刘晓波:中共十六大综合症(版本1)

在中国这个仍然一党独裁的国家,每一次高层权力交替大都会引发全社会的畸形综合症,而在毛泽东和邓小平的强人时代结束之后,高层核心的权威不足必然引发更激烈也更悬念跌出的权争,其综合症的严重程度也远远超过基本无悬念的强人时代。现在,随着中共高层去北戴河消暑务虚,中共十六大综合症正处在大发作时期。

症状之一:无尽的猜谜游戏。对未来的高层人选和权力分配,党控媒体一片沉默,民众也只能闷声等待,仿佛未来的中共党魁与中国无关。而境外媒体则炒得沸沸扬扬,但面对独裁黑幕,除了大胆猜谜之外,对真相的探究也无能为力。境外舆论不断地放出敏感消息和发表评论,以吸引把中国问题等同于中南海权争的人们。胡锦涛的单独访欧访美都会形成猜谜小高潮,甚至温家宝、曾庆红等人的每一次露面,似乎都暗示着未来的玄机。海风宜人的北戴河更是近期的热点,种种对会议内容的预测纷纷出笼。换代焦点人物的宦海沉浮被不厌其烦地反复炒作,如同火爆的连续剧,赢得颇高的收看率。而作为导演的中共高层却在暗中欣赏着自己的得意之作,还不时运用传统诗词的比兴手法,出面对剧情做某种模棱两可又充满暗示的解说。

症状之二:超常的歌功颂德。虽然党控媒体连猜谜的胆子都没有,但对于江核心的歌功颂德却格外卖力。由江泽民的“5.31”讲话发动,接着是各界各级的劝进表态、军方地不断拥戴和主流媒体的紧跟追捧,形成了全力为江核心执政十三年评功摆好的大合唱。特别是,为江学说的造势远远超过当年的邓理论,“三个代表”天天讲时时讲,“与时俱进”人人讲处处讲。中央电视台在“新闻联播”的黄金时段,每天都把大量时间让给“三个代表在基层”的特别报道,恍如回到“活学活用”的毛时代。唯一的不同是,毛时代的人活学活用毛思想,是为了立竿见影地进行阶级斗争;而江时代的人活学活用江学说,是为了立竿见影地发财致富。

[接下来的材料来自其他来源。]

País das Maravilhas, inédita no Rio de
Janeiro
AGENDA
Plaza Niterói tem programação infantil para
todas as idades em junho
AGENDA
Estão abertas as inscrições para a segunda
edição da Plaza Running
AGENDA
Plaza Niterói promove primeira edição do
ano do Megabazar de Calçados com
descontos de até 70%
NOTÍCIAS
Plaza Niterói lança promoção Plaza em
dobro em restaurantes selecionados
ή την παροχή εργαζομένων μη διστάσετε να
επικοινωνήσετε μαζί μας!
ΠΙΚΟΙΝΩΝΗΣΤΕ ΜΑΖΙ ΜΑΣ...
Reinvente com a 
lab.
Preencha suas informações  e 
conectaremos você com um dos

症状之三:更草木皆兵的恐怖。独裁政权先天具有权力恐惧症,在合法性急遽流失的时期就更为惶恐不安。六四之后,“稳定压倒一切”成为中共执政的核心目标,而“政治敏感时期”也随着不断的镇压而日益频繁,六四敏感、与法轮功相关的日期也敏感,各类重大节庆活动更敏感。当下,最敏感的自然是“十六大”——中共执政后第一次没有强人操控的权力更替。加强信息封锁和言论管制正是权力恐惧症的典型表现。中宣部发出多达32条禁令的严厉通知,公安部要求坚定不移地把维护国家安全和社会政治稳定置于当前各项工作的首位。对难以管制的互联网,中共先是借一场纯属刑事纵火犯罪案,而在进行空前严厉的网吧整肃运动,全国20多万个网吧几近于赶尽杀绝。接着出台了更为严格的《互联网出版管理暂行规定》,企图将最难控制的个人网站一网打尽,并用商业利益要挟着名网络公司进行自我审查,就连境外的YAHOO也签署“网络自律协议”。

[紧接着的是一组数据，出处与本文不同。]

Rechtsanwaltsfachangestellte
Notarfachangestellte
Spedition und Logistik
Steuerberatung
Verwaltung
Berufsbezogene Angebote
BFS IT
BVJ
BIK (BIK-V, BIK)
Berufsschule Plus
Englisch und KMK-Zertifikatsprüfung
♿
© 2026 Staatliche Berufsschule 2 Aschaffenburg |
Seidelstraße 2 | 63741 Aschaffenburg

症状之四:无所事事的等待。一方面,中国仍是一党独裁,民众无法决定自己的命运和国运,而只能被执政党的寡头集团所决定,甚至就是被七个政治局常委所决定。谁坐第一把交椅只是中共的私事,不要说十几亿百姓无权过问,就是六千万党员又有几人能有发言权!另一方面,长期的独裁体制养成了国人的救世主意识,面对无尽的苦难和不公,他们无奈地承受着麻木着无所作为着。国人仍然囿于人治传统来期望自身处境的改善,仍然固守向上仰视和消极等待的国民人格,陷于“一人兴邦”或“一人祸国”的陷阱之中。所以,在十六大的换代完成之前,国人除了在没完没了的仰视中猜测中焦虑中等待之外,已经无事可做,各级官员谨言慎行,各级政府搁置所有新计划,各媒体和出版社压下敏感稿子,民众和精英也大都自觉保持低调……只等十六大闭幕之后,大家才会先从新皇帝的脸色中看出点什么,然后再决定自己该做点什么。

这种十六大综合症是独裁统治的末世景观,也是后极权中国的典型特色,不能说绝无仅有,起码也是太典型太特色了。